__Extracted entries__.
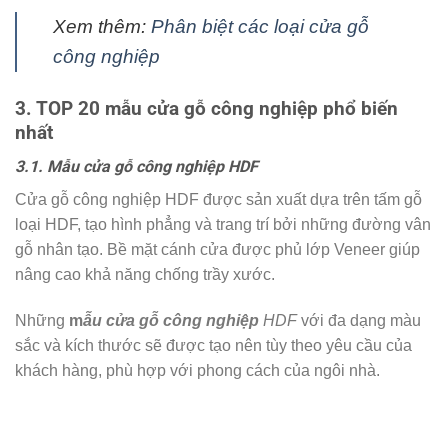
Xem thêm:
Phân biệt các loại cửa gỗ
công nghiệp
3. TOP 20 mẫu cửa gỗ công nghiệp phổ biến
nhất
3.1. Mẫu cửa gỗ công nghiệp HDF
Cửa gỗ công nghiệp HDF được sản xuất dựa trên tấm gỗ
loại HDF, tạo hình phẳng và trang trí bởi những đường vân
gỗ nhân tạo. Bề mặt cánh cửa được phủ lớp Veneer giúp
nâng cao khả năng chống trầy xước.
Những
m
ẫu cửa gỗ công nghiệp
HDF
với đa dạng màu
sắc và kích thước sẽ được tạo nên tùy theo yêu cầu của
khách hàng, phù hợp với phong cách của ngôi nhà.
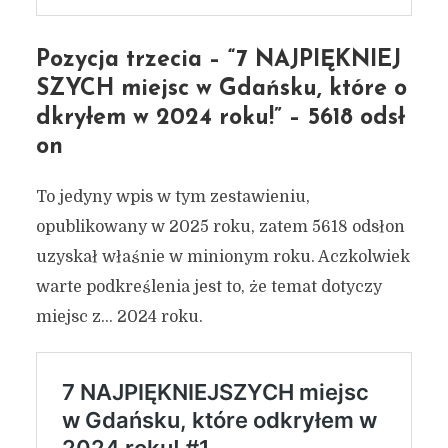
Pozycja trzecia – “7 NAJPIĘKNIEJ
SZYCH miejsc w Gdańsku, które o
dkryłem w 2024 roku!” – 5618 odsł
on
To jedyny wpis w tym zestawieniu,
opublikowany w 2025 roku, zatem 5618 odsłon
uzyskał właśnie w minionym roku. Aczkolwiek
warte podkreślenia jest to, że temat dotyczy
miejsc z… 2024 roku.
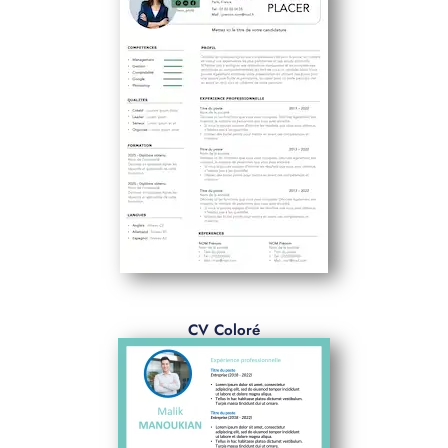
CV Coloré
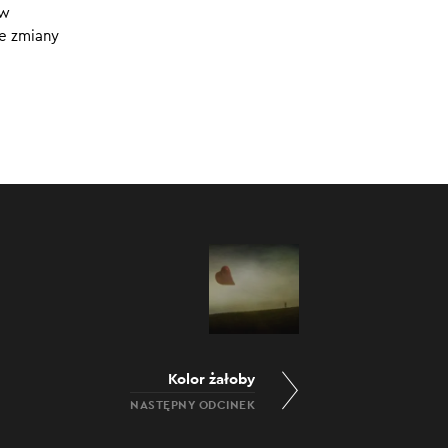
ów
0:00
/
23:34
te zmiany
Kolor żałoby
NASTĘPNY ODCINEK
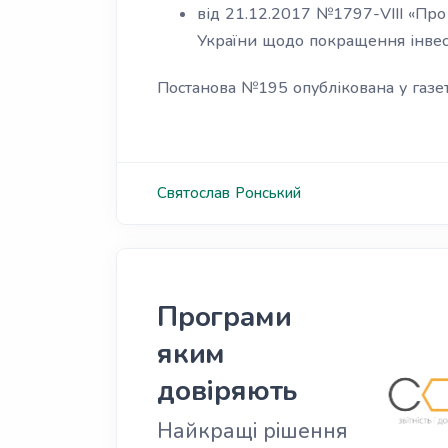
від 21.12.2017 №1797-VIII «Про
України щодо покращення інвест
Постанова №195 опублікована у газет
Святослав
Ронський
Програми
яким
довіряють
Найкращі рішення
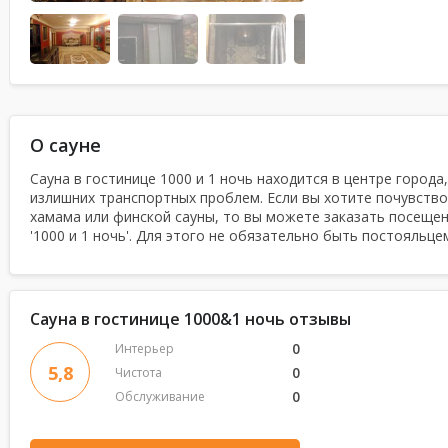
О сауне
Сауна в гостинице 1000 и 1 ночь находится в центре города
излишних транспортных проблем. Если вы хотите почувств
хамама или финской сауны, то вы можете заказать посещен
'1000 и 1 ночь'. Для этого не обязательно быть постояльце
Сауна в гостинице 1000&1 ночь отзывы
0
Интерьер
5,8
0
Чистота
0
Обслуживание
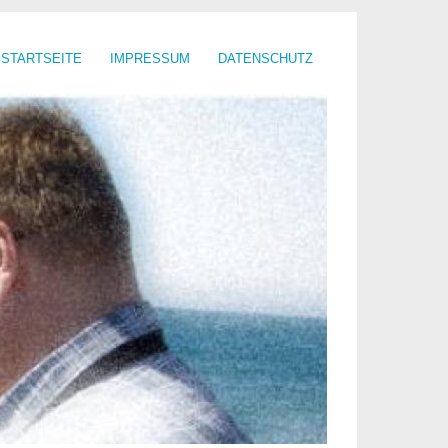
STARTSEITE
IMPRESSUM
DATENSCHUTZ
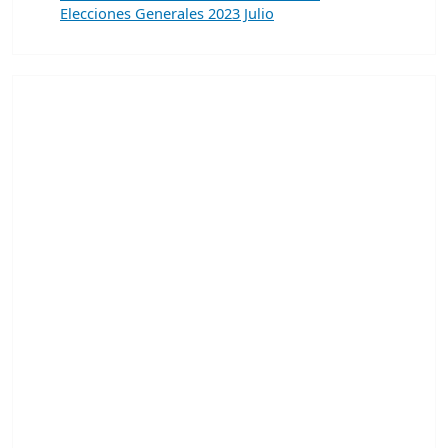
Elecciones Generales 2023 Julio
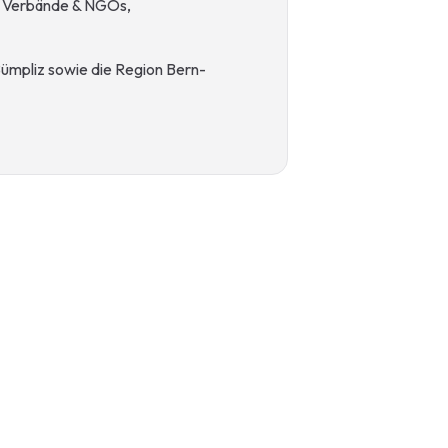
, Verbände & NGOs,
Bümpliz sowie die Region Bern-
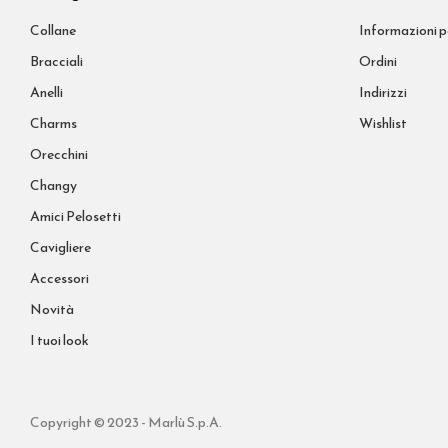
Collane
Informazioni p
Bracciali
Ordini
Anelli
Indirizzi
Charms
Wishlist
Orecchini
Changy
Amici Pelosetti
Cavigliere
Accessori
Novità
I tuoi look
Copyright © 2023 - Marlù S.p.A.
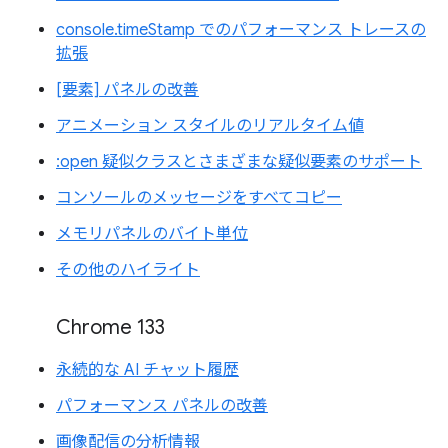
console.timeStamp でのパフォーマンス トレースの
拡張
[要素] パネルの改善
アニメーション スタイルのリアルタイム値
:open 疑似クラスとさまざまな疑似要素のサポート
コンソールのメッセージをすべてコピー
メモリパネルのバイト単位
その他のハイライト
Chrome 133
永続的な AI チャット履歴
パフォーマンス パネルの改善
画像配信の分析情報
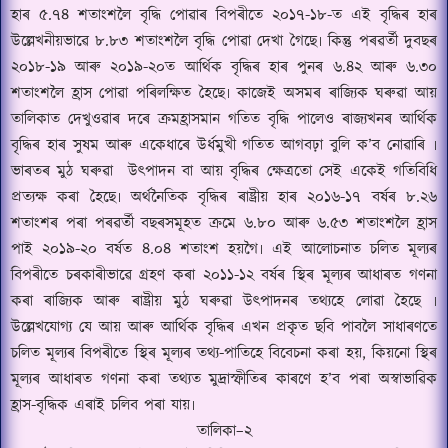
হাৰ ৫.৭৪ শতাংশলৈ বৃদ্ধি পোৱাৰ বিপৰীতে ২০১৭-১৮
-
ত এই বৃদ্ধিৰ হাৰ
উল্লেখনীয়ভাৱে ৮.৮৩ শতাংশলৈ বৃদ্ধি পোৱা দেখা গৈছে৷ কিন্তু পৰৱৰ্তী দুবছৰ
২০১৮-১৯ আৰু ২০১৯-২০ত আৰ্থিক বৃদ্ধিৰ হাৰ পুনৰ ৬.৪২ আৰু ৬.৩০
শতাংশলৈ হ্ৰাস পোৱা পৰিলক্ষিত হৈছে৷ কাজেই অসমৰ ৰাজ্যিক ঘৰুৱা আয়
তালিকাত দেখুওৱাৰ দৰে ক্ৰমহ্ৰাসমান গতিত বৃদ্ধি পালেও ৰাজ্যখনৰ আৰ্থিক
বৃদ্ধিৰ হাৰ সুষম আৰু একেধাৰে উৰ্ধমুখী গতিত আগবঢ়া বুলি ক
’
ব নোৱাৰি ৷
ভাৰতৰ মুঠ ঘৰুৱা
উৎপাদন বা আয় বৃদ্ধিৰ ক্ষেত্ৰতো সেই একেই গতিবিধি
প্ৰত্যক্ষ কৰা হৈছে৷ অৰ্থনৈতিক বৃদ্ধিৰ ৰাষ্ট্ৰীয় হাৰ ২০১৬-১৭ বৰ্ষৰ ৮
.
২৬
শতাংশৰ পৰা পৰৱৰ্তী বছৰসমূহত ক্ৰমে ৬.৮০ আৰু ৬.৫৩ শতাংশলৈ হ্ৰাস
পাই ২০১৯-২০ বৰ্ষত ৪.০৪ শতাংশ হয়গৈ৷ এই আলোচনাত চলিত মূল্যৰ
বিপৰীতে চৰকাৰীভাৱে গ্ৰহণ কৰা ২০১১-১২ বৰ্ষৰ স্থিৰ মূল্যৰ আধাৰত গণনা
কৰা
ৰাজ্যিক আৰু ৰাষ্ট্ৰীয় মুঠ ঘৰুৱা উৎপাদনৰ তথ্যহে লোৱা হৈছে ৷
উল্লেখযোগ্য যে আয় আৰু আৰ্থিক বৃদ্ধিৰ এখন প্ৰকৃত ছবি পাবলৈ সাধাৰণতে
চলিত মূল্যৰ বিপৰীতে স্থিৰ মূল্যৰ তথ্য
-
পাতিহে বিবেচনা কৰা হয়
,
কিয়নো স্থিৰ
মূল্যৰ আধাৰত গণনা কৰা তথ্যত মুদ্ৰাস্ফীতিৰ কাৰণে হ
’
ব পৰা অস্বাভাৱিক
হ্ৰাস
-
বৃদ্ধিক এৰাই চলিব পৰা যায়৷
তালিকা
–
২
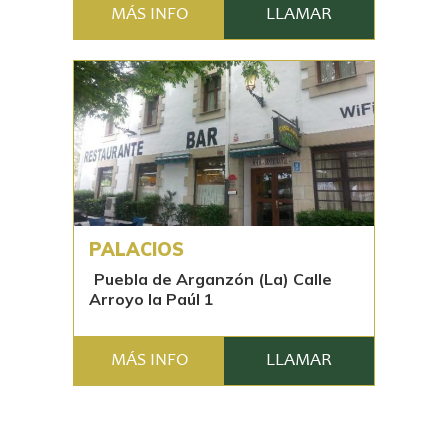
MÁS INFO
LLAMAR
PALACIOS
Puebla de Arganzón (La) Calle
Arroyo la Paúl 1
MÁS INFO
LLAMAR
Páginas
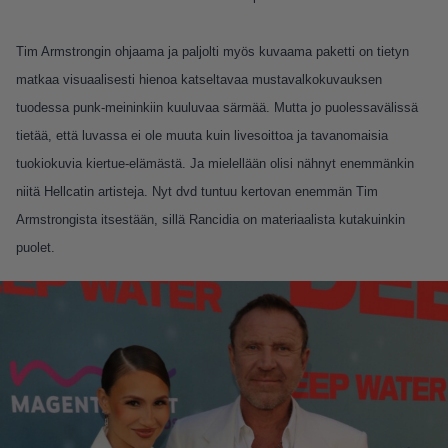
Tim Armstrongin ohjaama ja paljolti myös kuvaama paketti on tietyn
matkaa visuaalisesti hienoa katseltavaa mustavalkokuvauksen
tuodessa punk-meininkiin kuuluvaa särmää. Mutta jo puolessavälissä
tietää, että luvassa ei ole muuta kuin livesoittoa ja tavanomaisia
tuokiokuvia kiertue-elämästä. Ja mielellään olisi nähnyt enemmänkin
niitä Hellcatin artisteja. Nyt dvd tuntuu kertovan enemmän Tim
Armstrongista itsestään, sillä Rancidia on materiaalista kutakuinkin
puolet.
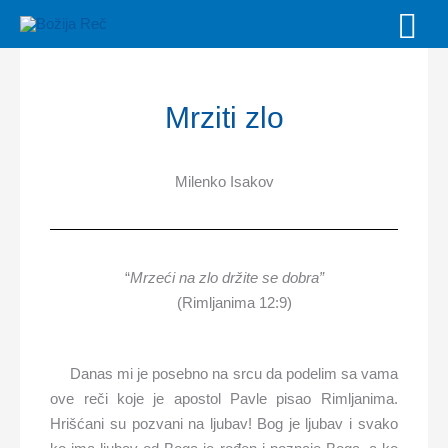
Skip
MAI
to
MEN
content
Mrziti zlo
Milenko Isakov
“
Mrzeći na zlo držite se dobra
”
(Rimljanima 12:9)
Danas mi je posebno na srcu da podelim sa vama
ove reči koje je apostol Pavle pisao Rimljanima.
Hrišćani su pozvani na ljubav! Bog je ljubav i svako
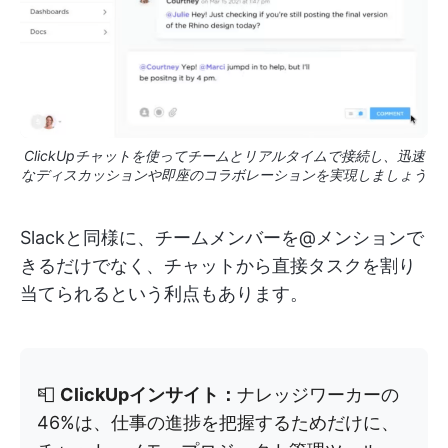
ClickUpチャットを使ってチームとリアルタイムで接続し、迅速
なディスカッションや即座のコラボレーションを実現しましょう
Slackと同様に、チームメンバーを@メンションで
きるだけでなく、チャットから直接タスクを割り
当てられるという利点もあります。
📮
ClickUpインサイト：
ナレッジワーカーの
46%は、仕事の進捗を把握するためだけに、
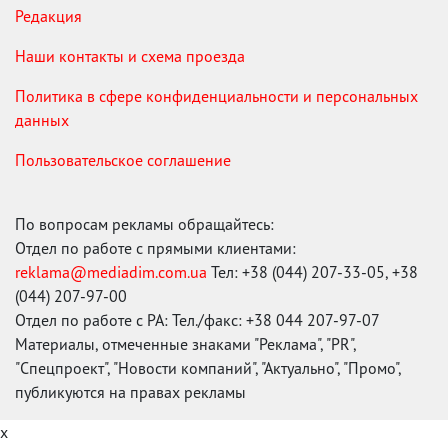
Редакция
Наши контакты и схема проезда
Политика в сфере конфиденциальности и персональных
данных
Пользовательское соглашение
По вопросам рекламы обращайтесь:
Отдел по работе с прямыми клиентами:
reklama@mediadim.com.ua
Тел: +38 (044) 207-33-05, +38
(044) 207-97-00
Отдел по работе с РА: Тел./факс: +38 044 207-97-07
Материалы, отмеченные знаками "Реклама", "PR",
"Спецпроект", "Новости компаний", "Актуально", "Промо",
публикуются на правах рекламы
x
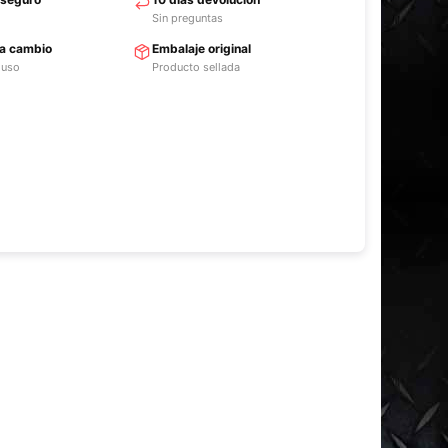
Sin preguntas
ra cambio
Embalaje original
 uso
Producto sellada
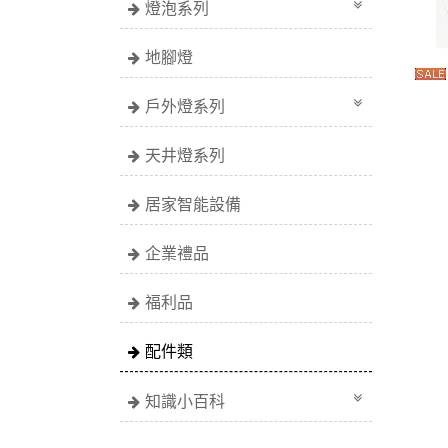
燈泡系列
地腳燈
戶外燈系列
天井燈系列
居家智能設備
企業禮品
福利品
配件類
知識小百科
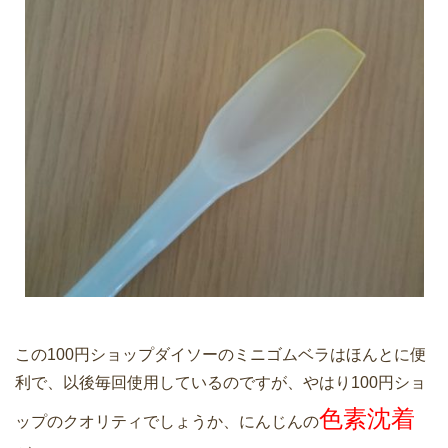
この100円ショップダイソーのミニゴムベラはほんとに便
利で、以後毎回使用しているのですが、やはり100円ショ
色素沈着
ップのクオリティでしょうか、にんじんの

__Directive__. If an entry contains a picture, skip the picture and reproduce everything else exactly.

__Task result__.
Xem thêm:
Phân biệt các loại cửa gỗ
công nghiệp
3. TOP 20 mẫu cửa gỗ công nghiệp phổ biến
nhất
3.1. Mẫu cửa gỗ công nghiệp HDF
Cửa gỗ công nghiệp HDF được sản xuất dựa trên tấm gỗ
loại HDF, tạo hình phẳng và trang trí bởi những đường vân
gỗ nhân tạo. Bề mặt cánh cửa được phủ lớp Veneer giúp
nâng cao khả năng chống trầy xước.
Những
m
ẫu cửa gỗ công nghiệp
HDF
với đa dạng màu
sắc và kích thước sẽ được tạo nên tùy theo yêu cầu của
khách hàng, phù hợp với phong cách của ngôi nhà.
Pozycja trzecia – “7 NAJPIĘKNIEJ
SZYCH miejsc w Gdańsku, które o
dkryłem w 2024 roku!” – 5618 odsł
on
To jedyny wpis w tym zestawieniu,
opublikowany w 2025 roku, zatem 5618 odsłon
uzyskał właśnie w minionym roku. Aczkolwiek
warte podkreślenia jest to, że temat dotyczy
miejsc z… 2024 roku.
CV Coloré
ów
0:00
/
23:34
te zmiany
Kolor żałoby
NASTĘPNY ODCINEK
від 21.12.2017 №1797-VIII «Про
України щодо покращення інвест
Постанова №195 опублікована у газет
Святослав
Ронський
Програми
яким
довіряють
Найкращі рішення
О сауне
Сауна в гостинице 1000 и 1 ночь находится в центре города
излишних транспортных проблем. Если вы хотите почувств
хамама или финской сауны, то вы можете заказать посещен
'1000 и 1 ночь'. Для этого не обязательно быть постояльце
Сауна в гостинице 1000&1 ночь отзывы
0
Интерьер
5,8
0
Чистота
0
Обслуживание
STARTSEITE
IMPRESSUM
DATENSCHUTZ
Elecciones Generales 2023 Julio
, Verbände & NGOs,
Bümpliz sowie die Region Bern-
Collane
Informazioni p
Bracciali
Ordini
Anelli
Indirizzi
Charms
Wishlist
Orecchini
Changy
Amici Pelosetti
Cavigliere
Accessori
Novità
I tuoi look
Copyright © 2023 - Marlù S.p.A.
console.timeStamp でのパフォーマンス トレースの
拡張
[要素] パネルの改善
アニメーション スタイルのリアルタイム値
:open 疑似クラスとさまざまな疑似要素のサポート
コンソールのメッセージをすべてコピー
メモリパネルのバイト単位
その他のハイライト
Chrome 133
永続的な AI チャット履歴
パフォーマンス パネルの改善
画像配信の分析情報
হাৰ ৫.৭৪ শতাংশলৈ বৃদ্ধি পোৱাৰ বিপৰীতে ২০১৭-১৮
-
ত এই বৃদ্ধিৰ হাৰ
উল্লেখনীয়ভাৱে ৮.৮৩ শতাংশলৈ বৃদ্ধি পোৱা দেখা গৈছে৷ কিন্তু পৰৱৰ্তী দুবছৰ
২০১৮-১৯ আৰু ২০১৯-২০ত আৰ্থিক বৃদ্ধিৰ হাৰ পুনৰ ৬.৪২ আৰু ৬.৩০
শতাংশলৈ হ্ৰাস পোৱা পৰিলক্ষিত হৈছে৷ কাজেই অসমৰ ৰাজ্যিক ঘৰুৱা আয়
তালিকাত দেখুওৱাৰ দৰে ক্ৰমহ্ৰাসমান গতিত বৃদ্ধি পালেও ৰাজ্যখনৰ আৰ্থিক
বৃদ্ধিৰ হাৰ সুষম আৰু একেধাৰে উৰ্ধমুখী গতিত আগবঢ়া বুলি ক
’
ব নোৱাৰি ৷
ভাৰতৰ মুঠ ঘৰুৱা
উৎপাদন বা আয় বৃদ্ধিৰ ক্ষেত্ৰতো সেই একেই গতিবিধি
প্ৰত্যক্ষ কৰা হৈছে৷ অৰ্থনৈতিক বৃদ্ধিৰ ৰাষ্ট্ৰীয় হাৰ ২০১৬-১৭ বৰ্ষৰ ৮
.
২৬
শতাংশৰ পৰা পৰৱৰ্তী বছৰসমূহত ক্ৰমে ৬.৮০ আৰু ৬.৫৩ শতাংশলৈ হ্ৰাস
পাই ২০১৯-২০ বৰ্ষত ৪.০৪ শতাংশ হয়গৈ৷ এই আলোচনাত চলিত মূল্যৰ
বিপৰীতে চৰকাৰীভাৱে গ্ৰহণ কৰা ২০১১-১২ বৰ্ষৰ স্থিৰ মূল্যৰ আধাৰত গণনা
কৰা
ৰাজ্যিক আৰু ৰাষ্ট্ৰীয় মুঠ ঘৰুৱা উৎপাদনৰ তথ্যহে লোৱা হৈছে ৷
উল্লেখযোগ্য যে আয় আৰু আৰ্থিক বৃদ্ধিৰ এখন প্ৰকৃত ছবি পাবলৈ সাধাৰণতে
চলিত মূল্যৰ বিপৰীতে স্থিৰ মূল্যৰ তথ্য
-
পাতিহে বিবেচনা কৰা হয়
,
কিয়নো স্থিৰ
মূল্যৰ আধাৰত গণনা কৰা তথ্যত মুদ্ৰাস্ফীতিৰ কাৰণে হ
’
ব পৰা অস্বাভাৱিক
হ্ৰাস
-
বৃদ্ধিক এৰাই চলিব পৰা যায়৷
তালিকা
–
২
MÁS INFO
LLAMAR
PALACIOS
Puebla de Arganzón (La) Calle
Arroyo la Paúl 1
MÁS INFO
LLAMAR
Páginas
Tim Armstrongin ohjaama ja paljolti myös kuvaama paketti on tietyn
matkaa visuaalisesti hienoa katseltavaa mustavalkokuvauksen
tuodessa punk-meininkiin kuuluvaa särmää. Mutta jo puolessavälissä
tietää, että luvassa ei ole muuta kuin livesoittoa ja tavanomaisia
tuokiokuvia kiertue-elämästä. Ja mielellään olisi nähnyt enemmänkin
niitä Hellcatin artisteja. Nyt dvd tuntuu kertovan enemmän Tim
Armstrongista itsestään, sillä Rancidia on materiaalista kutakuinkin
puolet.
Skip
MAI
to
MEN
content
Mrziti zlo
Milenko Isakov
“
Mrzeći na zlo držite se dobra
”
(Rimljanima 12:9)
Danas mi je posebno na srcu da podelim sa vama
ove reči koje je apostol Pavle pisao Rimljanima.
Hrišćani su pozvani na ljubav! Bog je ljubav i svako
ClickUpチャットを使ってチームとリアルタイムで接続し、迅速
なディスカッションや即座のコラボレーションを実現しましょう
Slackと同様に、チームメンバーを@メンションで
きるだけでなく、チャットから直接タスクを割り
当てられるという利点もあります。
📮
ClickUpインサイト：
ナレッジワーカーの
46%は、仕事の進捗を把握するためだけに、
Редакция
Наши контакты и схема проезда
Политика в сфере конфиденциальности и персональных
данных
Пользовательское соглашение
По вопросам рекламы обращайтесь:
Отдел по работе с прямыми клиентами:
reklama@mediadim.com.ua
Тел: +38 (044) 207-33-05, +38
(044) 207-97-00
Отдел по работе с РА: Тел./факс: +38 044 207-97-07
Материалы, отмеченные знаками "Реклама", "PR",
"Спецпроект", "Новости компаний", "Актуально", "Промо",
публикуются на правах рекламы
x
Sin preguntas
ra cambio
Embalaje original
 uso
Producto sellada
燈泡系列
地腳燈
戶外燈系列
天井燈系列
居家智能設備
企業禮品
福利品
配件類
知識小百科
この100円ショップダイソーのミニゴムベラはほんとに便
利で、以後毎回使用しているのですが、やはり100円ショ
色素沈着
ップのクオリティでしょうか、にんじんの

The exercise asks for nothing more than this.